Ballard also emphasizes the rock on a choice cover: his balls-out version of Seger's "You'll Accomp'ny Me." Recorded at one additional session in Los Angeles, where Ballard, ever the perfectionist, revamped two songs he says "betrayed" him in El Paso, the cover song connects the dots of Ballard's career - Seger once hand-picked him to open his tour.

 

If Ballard has an endgame, it's the longevity of someone like Seger, a career that continues well into the future and transcends any genre. And returns actual, honest playing to the fore.

 

"I miss musicianship on the radio. Everyone is doing this digital thing and they're putting all these pop sounds into country music, and I love it.

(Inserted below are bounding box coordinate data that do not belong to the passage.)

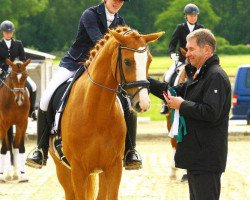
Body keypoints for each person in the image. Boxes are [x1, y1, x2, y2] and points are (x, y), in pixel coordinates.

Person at [26, 0, 142, 170]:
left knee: (126, 102)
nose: (117, 2)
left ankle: (130, 151)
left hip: (101, 72)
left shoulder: (120, 21)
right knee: (45, 98)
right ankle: (41, 149)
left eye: (121, 0)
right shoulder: (90, 14)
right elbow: (99, 41)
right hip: (75, 64)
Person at [148, 29, 231, 200]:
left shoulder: (216, 76)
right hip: (197, 157)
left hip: (207, 159)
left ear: (206, 50)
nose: (188, 54)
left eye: (192, 49)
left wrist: (182, 105)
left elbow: (211, 112)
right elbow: (171, 91)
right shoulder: (199, 75)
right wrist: (144, 80)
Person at [0, 20, 37, 182]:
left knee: (32, 86)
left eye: (10, 32)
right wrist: (4, 67)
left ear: (13, 32)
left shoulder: (18, 44)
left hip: (18, 72)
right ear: (3, 33)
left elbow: (22, 57)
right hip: (2, 72)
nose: (9, 34)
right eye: (6, 32)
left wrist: (18, 65)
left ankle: (32, 110)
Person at [160, 3, 204, 114]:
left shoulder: (201, 29)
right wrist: (172, 54)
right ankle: (165, 104)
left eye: (195, 15)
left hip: (196, 61)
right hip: (181, 60)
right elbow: (172, 44)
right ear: (186, 16)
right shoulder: (180, 28)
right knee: (168, 76)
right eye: (191, 15)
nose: (193, 17)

I dance to it at the club. But I don't do that personally. I don't even have a computer," says Ballard, going on to lay out his plan for country music dominance.

 

"There is something you have to fundamentally understand about me: my dream goes the whole way. It goes all the way. So I want more people hearing my music," he says. "So what are you going to do, Frankie? Well, I guess I'm going to try to make some better music. And if it's not better than what I did before, there's no reason for it to come out. I don't want to maintain altitude - I want to fly, man."